# Signed a warranty Deed in Lieu of Foreclosure in Sept.



## craigsm636 (Nov 11, 2017)

West gate sent me the paper work for a warranty Deed in Lieu of Foreclosure. I signed it and sent it back. My question is. Will I receive notice of this being complete. From WestGate or The state of Florida


----------



## bogey21 (Nov 11, 2017)

craigsm636 said:


> West gate sent me the paper work for a warranty Deed in Lieu of Foreclosure. I signed it and sent it back. My question is. Will I receive notice of this being complete. From WestGate or The state of Florida



You should receive a copy of the Recorded Deed from Westgate.  In addition if you have online access to your account, check it about once a week.  Your Week should disappear.

George


----------



## LannyPC (Nov 11, 2017)

Did Westgate or the resort charge you for this warranty deed?  And, if so, how much?


----------



## bankr63 (Nov 12, 2017)

It should also be recorded at the county registrar within a reasonable time.  I checked both of my purchases (Orange and Osceola counties) online about a month after closing to ensure that the transfer had been properly registered.


----------



## theo (Nov 16, 2017)

craigsm636 said:


> Westgate sent me the paper work for a warranty Deed in Lieu of Foreclosure. I signed it and sent it back. My question is. Will I receive notice of this being complete. From WestGate or The state of Florida



Others have recently reported having to pay Westgate approximately $900 in order to have their "deedback" accepted and processed.
Your post mentions only "paper work", with no mention of having to pay Westgate any such fees. 

In any case, a new deed will have to be prepared for your notarized signature, making you a former owner (grantor) rather than the current owner (grantee). Until that happens, you *remain* the owner of record, so follow up on this periodically to ensure that the deedback is *completed*, from start to finish.

P.S. Westgate might never even bother to send you a copy of a new recorded deed, so you should probably check County records periodically for yourself ("state" of Florida is not involved, per se --- deed recording occurs at the FL County level).


----------



## taterhed (Nov 17, 2017)

And remember, there could be credit and/or tax implications associated with this.  Recommend you monitor your credit history tax documents closely.


----------

> _Dataset content_
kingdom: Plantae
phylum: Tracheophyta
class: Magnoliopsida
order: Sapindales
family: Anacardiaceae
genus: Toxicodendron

> _Required work_
1. Could you print the deed-in-lieu thread from "## theo (Nov" to "any such fees."?
2. In the deed-in-lieu thread, how much have others reportedly had to pay Westgate to get their deedback accepted and processed?

> _Responses to the exercise_
1.
## theo (Nov 16, 2017)

craigsm636 said:


> Westgate sent me the paper work for a warranty Deed in Lieu of Foreclosure. I signed it and sent it back. My question is. Will I receive notice of this being complete. From WestGate or The state of Florida



Others have recently reported having to pay Westgate approximately $900 in order to have their "deedback" accepted and processed.
Your post mentions only "paper work", with no mention of having to pay Westgate any such fees.

2. Approximately $900.